Q - La France a voté contre la Constitution européenne, comment envisagez-vous le futur de l'Europe : comme un Etat fédéral ou comme une union d'Etats indépendants ?
R - Le 29 mai, les Français ont refusé la ratification du traité constitutionnel. Ils n'ont pas voulu rejeter l'Europe, bien au contraire. Par ce vote, les Français ont exprimé leurs interrogations face aux développements actuels du projet européen. Ce faisant, j'en suis convaincu, ils ont manifesté leurs attentes pour plus d'Europe, une Europe qui réponde davantage à leurs préoccupations, une Europe qui soit plus démocratique, plus concrète et plus solidaire. Cette attente va bien au-delà de la France et me paraît assez largement partagée par toutes les opinions en Europe.
C'est à cette attente que nous devons aujourd'hui répondre : c'est le sens de l'Europe des projets et des résultats à laquelle nous plaidons. Des premières orientations ont été prises, notamment lors du dernier Conseil européen de mars qui a pris des décisions concrètes, visibles et compréhensibles, tout particulièrement dans le domaine de l'énergie.

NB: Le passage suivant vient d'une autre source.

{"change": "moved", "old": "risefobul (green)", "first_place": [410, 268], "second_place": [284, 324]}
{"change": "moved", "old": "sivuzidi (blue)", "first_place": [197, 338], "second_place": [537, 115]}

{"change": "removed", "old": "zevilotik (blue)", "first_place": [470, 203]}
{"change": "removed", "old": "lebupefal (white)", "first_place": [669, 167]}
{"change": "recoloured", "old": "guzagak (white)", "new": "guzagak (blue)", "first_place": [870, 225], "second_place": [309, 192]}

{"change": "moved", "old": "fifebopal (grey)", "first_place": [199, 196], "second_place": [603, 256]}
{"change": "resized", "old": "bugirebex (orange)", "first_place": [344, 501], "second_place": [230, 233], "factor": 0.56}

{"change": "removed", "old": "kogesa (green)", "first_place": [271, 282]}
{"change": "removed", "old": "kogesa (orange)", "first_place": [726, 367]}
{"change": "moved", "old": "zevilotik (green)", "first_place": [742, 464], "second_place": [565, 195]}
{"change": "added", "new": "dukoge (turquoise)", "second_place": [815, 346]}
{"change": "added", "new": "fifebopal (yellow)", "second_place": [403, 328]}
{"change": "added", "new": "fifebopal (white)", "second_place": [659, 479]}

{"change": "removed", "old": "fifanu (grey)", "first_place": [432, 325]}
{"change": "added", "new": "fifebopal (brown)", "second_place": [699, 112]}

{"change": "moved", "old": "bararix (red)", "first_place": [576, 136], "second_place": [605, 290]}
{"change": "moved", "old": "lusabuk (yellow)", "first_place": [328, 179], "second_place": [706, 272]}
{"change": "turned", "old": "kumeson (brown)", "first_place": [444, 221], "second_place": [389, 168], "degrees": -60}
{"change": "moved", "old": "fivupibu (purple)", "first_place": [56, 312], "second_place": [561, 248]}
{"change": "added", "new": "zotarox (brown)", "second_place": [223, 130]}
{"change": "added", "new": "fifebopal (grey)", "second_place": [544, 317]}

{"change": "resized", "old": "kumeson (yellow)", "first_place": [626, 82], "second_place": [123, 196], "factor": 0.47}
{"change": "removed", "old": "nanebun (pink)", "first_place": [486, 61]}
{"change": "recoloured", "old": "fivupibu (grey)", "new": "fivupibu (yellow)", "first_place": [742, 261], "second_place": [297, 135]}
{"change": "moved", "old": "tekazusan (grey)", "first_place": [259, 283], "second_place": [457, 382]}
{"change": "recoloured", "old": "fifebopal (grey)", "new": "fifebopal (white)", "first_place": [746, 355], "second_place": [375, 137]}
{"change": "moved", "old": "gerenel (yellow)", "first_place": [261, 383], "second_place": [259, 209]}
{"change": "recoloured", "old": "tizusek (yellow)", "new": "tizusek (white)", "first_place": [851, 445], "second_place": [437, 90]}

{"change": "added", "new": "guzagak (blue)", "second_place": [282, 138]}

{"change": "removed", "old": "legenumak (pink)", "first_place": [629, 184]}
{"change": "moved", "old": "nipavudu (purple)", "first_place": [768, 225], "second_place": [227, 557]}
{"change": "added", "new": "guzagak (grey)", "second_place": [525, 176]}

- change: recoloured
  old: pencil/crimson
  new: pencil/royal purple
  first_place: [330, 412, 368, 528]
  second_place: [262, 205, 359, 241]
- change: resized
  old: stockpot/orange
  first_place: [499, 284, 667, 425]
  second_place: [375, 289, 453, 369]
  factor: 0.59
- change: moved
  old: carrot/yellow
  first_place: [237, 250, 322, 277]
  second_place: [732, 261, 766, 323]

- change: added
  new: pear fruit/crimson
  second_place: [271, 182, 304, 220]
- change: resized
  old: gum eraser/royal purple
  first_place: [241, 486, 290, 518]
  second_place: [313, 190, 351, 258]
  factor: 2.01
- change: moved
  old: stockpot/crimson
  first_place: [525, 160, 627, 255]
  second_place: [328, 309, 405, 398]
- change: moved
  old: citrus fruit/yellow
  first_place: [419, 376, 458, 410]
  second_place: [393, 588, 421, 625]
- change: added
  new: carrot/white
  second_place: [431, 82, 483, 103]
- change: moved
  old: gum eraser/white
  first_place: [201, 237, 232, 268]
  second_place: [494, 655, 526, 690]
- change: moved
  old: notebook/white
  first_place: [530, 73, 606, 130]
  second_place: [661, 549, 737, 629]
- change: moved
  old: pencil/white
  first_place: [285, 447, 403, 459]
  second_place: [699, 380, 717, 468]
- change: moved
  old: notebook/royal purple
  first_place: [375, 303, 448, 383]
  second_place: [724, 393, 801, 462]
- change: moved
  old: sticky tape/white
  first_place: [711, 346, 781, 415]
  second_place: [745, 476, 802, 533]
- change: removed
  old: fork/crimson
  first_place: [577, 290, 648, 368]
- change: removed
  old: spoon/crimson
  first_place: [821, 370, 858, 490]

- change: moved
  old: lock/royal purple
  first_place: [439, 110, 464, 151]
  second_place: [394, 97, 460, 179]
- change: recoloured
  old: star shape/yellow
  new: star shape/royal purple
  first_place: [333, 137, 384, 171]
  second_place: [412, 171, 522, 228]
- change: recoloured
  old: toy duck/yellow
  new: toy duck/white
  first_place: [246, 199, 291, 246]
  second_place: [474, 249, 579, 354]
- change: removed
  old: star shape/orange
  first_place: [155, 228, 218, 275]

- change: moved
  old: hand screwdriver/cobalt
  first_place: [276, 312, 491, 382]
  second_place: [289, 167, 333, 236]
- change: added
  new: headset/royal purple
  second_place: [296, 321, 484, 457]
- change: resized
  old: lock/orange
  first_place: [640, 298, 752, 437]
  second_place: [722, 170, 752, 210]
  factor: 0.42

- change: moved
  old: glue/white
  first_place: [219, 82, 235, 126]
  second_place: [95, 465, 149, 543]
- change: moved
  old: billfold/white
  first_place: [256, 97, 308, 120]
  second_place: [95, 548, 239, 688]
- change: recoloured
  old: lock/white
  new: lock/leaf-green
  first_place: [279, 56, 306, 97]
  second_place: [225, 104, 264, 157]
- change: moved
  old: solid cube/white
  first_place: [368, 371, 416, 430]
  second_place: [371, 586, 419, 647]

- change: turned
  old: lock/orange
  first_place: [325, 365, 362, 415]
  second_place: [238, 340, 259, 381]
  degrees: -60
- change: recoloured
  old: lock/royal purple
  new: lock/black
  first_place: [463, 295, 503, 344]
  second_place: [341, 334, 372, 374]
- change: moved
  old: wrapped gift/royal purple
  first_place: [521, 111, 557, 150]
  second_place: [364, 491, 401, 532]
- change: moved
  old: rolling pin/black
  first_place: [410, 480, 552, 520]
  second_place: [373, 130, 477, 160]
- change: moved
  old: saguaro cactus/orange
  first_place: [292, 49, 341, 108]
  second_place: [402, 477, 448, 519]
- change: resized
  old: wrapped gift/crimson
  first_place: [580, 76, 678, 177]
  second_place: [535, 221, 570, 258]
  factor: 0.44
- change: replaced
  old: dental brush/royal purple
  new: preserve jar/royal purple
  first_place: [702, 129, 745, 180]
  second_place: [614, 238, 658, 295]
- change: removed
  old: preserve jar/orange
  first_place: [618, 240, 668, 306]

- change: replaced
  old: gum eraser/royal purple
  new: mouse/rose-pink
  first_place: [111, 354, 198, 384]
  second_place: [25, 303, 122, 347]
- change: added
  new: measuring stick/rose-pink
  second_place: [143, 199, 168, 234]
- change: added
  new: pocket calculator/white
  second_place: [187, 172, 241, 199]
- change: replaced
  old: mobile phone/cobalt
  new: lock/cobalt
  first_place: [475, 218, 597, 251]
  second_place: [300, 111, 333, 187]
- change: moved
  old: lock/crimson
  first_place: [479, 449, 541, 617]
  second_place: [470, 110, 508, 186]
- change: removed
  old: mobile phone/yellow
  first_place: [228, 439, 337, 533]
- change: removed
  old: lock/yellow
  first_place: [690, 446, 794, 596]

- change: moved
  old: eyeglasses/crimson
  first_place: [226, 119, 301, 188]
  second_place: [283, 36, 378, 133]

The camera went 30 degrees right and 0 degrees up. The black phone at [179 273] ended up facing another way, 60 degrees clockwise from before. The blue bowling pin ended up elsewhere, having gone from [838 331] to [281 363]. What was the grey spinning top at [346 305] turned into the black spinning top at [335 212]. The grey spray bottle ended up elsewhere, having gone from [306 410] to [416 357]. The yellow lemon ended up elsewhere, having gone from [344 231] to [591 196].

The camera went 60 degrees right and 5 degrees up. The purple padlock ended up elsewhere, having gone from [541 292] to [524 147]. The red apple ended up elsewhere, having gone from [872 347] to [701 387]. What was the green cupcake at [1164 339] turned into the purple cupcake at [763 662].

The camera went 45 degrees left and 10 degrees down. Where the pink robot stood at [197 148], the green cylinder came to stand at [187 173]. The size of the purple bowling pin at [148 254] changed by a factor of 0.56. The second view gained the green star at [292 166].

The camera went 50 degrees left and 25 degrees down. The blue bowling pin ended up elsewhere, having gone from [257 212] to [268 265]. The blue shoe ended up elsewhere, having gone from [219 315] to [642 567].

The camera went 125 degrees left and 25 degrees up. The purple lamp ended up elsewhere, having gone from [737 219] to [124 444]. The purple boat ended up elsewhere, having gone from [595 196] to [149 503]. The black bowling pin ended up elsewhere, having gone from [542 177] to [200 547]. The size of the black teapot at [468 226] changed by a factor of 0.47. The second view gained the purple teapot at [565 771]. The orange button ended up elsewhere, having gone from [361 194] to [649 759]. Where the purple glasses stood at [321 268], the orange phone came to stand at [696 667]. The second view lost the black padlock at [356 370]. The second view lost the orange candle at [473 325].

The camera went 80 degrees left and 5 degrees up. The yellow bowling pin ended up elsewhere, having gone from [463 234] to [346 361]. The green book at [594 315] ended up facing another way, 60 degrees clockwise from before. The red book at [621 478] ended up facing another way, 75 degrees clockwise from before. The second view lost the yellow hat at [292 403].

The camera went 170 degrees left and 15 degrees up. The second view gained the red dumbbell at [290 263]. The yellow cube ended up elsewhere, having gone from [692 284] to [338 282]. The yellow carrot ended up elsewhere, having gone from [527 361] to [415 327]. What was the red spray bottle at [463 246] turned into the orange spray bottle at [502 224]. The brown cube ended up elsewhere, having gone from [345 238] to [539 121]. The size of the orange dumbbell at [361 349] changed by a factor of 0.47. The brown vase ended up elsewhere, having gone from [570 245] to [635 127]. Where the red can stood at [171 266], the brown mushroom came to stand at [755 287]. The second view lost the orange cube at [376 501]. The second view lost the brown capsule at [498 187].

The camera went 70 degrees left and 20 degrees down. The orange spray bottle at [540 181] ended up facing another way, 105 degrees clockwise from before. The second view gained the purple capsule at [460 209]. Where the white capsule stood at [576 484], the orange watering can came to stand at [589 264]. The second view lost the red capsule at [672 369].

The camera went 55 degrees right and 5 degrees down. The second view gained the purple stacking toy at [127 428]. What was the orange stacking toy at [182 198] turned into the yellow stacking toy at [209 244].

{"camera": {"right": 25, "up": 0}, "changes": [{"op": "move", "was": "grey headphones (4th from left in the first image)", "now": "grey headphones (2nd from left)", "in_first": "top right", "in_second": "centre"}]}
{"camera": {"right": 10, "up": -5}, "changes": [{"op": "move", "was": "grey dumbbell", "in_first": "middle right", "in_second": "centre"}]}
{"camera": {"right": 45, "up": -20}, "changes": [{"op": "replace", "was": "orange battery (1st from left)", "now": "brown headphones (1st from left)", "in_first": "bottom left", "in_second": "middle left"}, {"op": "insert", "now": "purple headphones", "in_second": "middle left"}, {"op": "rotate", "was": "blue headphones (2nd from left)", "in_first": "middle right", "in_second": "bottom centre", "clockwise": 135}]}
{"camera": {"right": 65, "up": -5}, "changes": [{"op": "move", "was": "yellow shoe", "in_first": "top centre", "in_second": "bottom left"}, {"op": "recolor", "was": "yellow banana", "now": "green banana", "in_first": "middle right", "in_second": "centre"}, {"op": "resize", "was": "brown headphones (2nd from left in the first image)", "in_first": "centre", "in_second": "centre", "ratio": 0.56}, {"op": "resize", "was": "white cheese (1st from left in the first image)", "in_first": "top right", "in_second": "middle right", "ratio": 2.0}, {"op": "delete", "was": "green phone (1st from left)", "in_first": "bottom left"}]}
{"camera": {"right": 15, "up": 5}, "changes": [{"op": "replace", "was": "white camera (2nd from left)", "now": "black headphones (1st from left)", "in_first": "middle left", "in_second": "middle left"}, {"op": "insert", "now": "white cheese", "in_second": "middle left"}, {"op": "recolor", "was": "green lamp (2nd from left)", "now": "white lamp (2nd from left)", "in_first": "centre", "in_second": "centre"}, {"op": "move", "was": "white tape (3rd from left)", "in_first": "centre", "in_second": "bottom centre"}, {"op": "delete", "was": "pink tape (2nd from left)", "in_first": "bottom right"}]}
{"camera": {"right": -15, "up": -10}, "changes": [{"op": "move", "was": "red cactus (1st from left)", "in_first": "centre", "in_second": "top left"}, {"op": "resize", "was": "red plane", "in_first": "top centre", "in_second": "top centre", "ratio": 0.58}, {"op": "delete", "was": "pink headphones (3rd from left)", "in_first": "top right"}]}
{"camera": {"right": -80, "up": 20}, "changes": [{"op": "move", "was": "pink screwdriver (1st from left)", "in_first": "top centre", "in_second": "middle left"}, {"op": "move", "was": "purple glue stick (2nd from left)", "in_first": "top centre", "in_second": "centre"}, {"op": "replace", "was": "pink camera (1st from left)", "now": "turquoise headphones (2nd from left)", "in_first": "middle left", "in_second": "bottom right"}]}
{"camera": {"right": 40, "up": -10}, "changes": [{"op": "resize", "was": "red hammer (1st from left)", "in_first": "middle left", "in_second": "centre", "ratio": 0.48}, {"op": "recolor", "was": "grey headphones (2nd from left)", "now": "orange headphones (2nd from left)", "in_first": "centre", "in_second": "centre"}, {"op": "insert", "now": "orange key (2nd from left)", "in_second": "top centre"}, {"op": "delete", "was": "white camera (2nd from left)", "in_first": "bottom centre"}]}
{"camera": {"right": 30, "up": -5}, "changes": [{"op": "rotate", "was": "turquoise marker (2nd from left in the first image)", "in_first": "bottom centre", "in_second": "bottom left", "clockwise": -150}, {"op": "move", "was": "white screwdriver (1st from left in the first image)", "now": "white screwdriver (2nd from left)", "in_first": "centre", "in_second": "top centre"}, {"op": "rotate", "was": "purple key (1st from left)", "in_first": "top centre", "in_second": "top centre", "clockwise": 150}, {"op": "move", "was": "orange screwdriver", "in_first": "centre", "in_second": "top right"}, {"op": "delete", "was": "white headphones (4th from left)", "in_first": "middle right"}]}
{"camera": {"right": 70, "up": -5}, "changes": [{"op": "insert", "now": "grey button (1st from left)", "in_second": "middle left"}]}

Q - Pensez-vous en France qu'il existe des raisons sérieuses de séparer la Bulgarie de la Roumanie sur la voie de l'adhésion à l'Union européenne ?
R - Nous souhaitons l'adhésion de la Bulgarie et de la Roumanie le plus tôt possible, ce qui signifiera que les efforts consentis par ces deux pays ont permis de remplir les critères fixés par l'Union. Nous avons à cet égard une très bonne coopération bilatérale avec la Bulgarie, en particulier dans le domaine de la justice et des affaires intérieures qui constituent les points critiques identifiés par la Commission européenne.

Q - Quel est le soutien de la France à la Bulgarie pour son adhésion à l'Union européenne ?
R - La France a apporté dès le début son plein soutien à la Bulgarie dans son processus d'intégration et dans la perspective de son adhésion à l'Union européenne, notamment à travers les programmes européens de reprises de l'acquis, et elle continue de le faire aujourd'hui. Nous voulons l'adhésion de la Bulgarie pour des raisons politiques qui tiennent à notre vision de l'Europe, de sa sécurité, de la stabilité de la région et à nos valeurs partagées. C'est pour toutes ces raisons que la France ratifiera prochainement le traité d'adhésion.

Q - Selon vous, quand la Bulgarie pourra-t-elle adhérer à l'Union européenne ?
R - Nous espérons que celle-ci sera effective au 1er janvier 2007, grâce à la reconnaissance des efforts fournis par la Bulgarie dans son chemin vers l'intégration, en particulier depuis le dernier rapport de la Commission du 25 octobre dernier, et à la volonté courageuse du peuple bulgare de faire face aux difficultés. La France sera néanmoins attentive aux prochaines recommandations de la Commission qui auront une importance capitale dans le processus d'adhésion.

Q - Un nouveau procès contre les infirmières bulgares doit avoir lieu en Libye. Votre pays, qui nous a apporté son soutien dans cette affaire, pense-t-il que l'issue sera favorable pour nos concitoyennes ?
R - La France partage les préoccupations bulgares pour le sort des infirmières emprisonnées. Lors de mon déplacement du 5 janvier en Libye, j'ai pu les visiter et leur apporter réconfort et espoir. Cette visite était destinée à attirer une fois de plus l'attention de la communauté internationale sur leur sort, mais aussi, vis-à-vis des autorités libyennes, à marquer notre attachement à leur prompte libération.
Parallèlement, je me suis rendu à Benghazi pour visiter les enfants contaminés soignés à l'hôpital et rendre public le plan français de lutte contre le sida. Ce dispositif français doit, dans notre esprit, contribuer à créer un climat de confiance favorable à la libération des infirmières.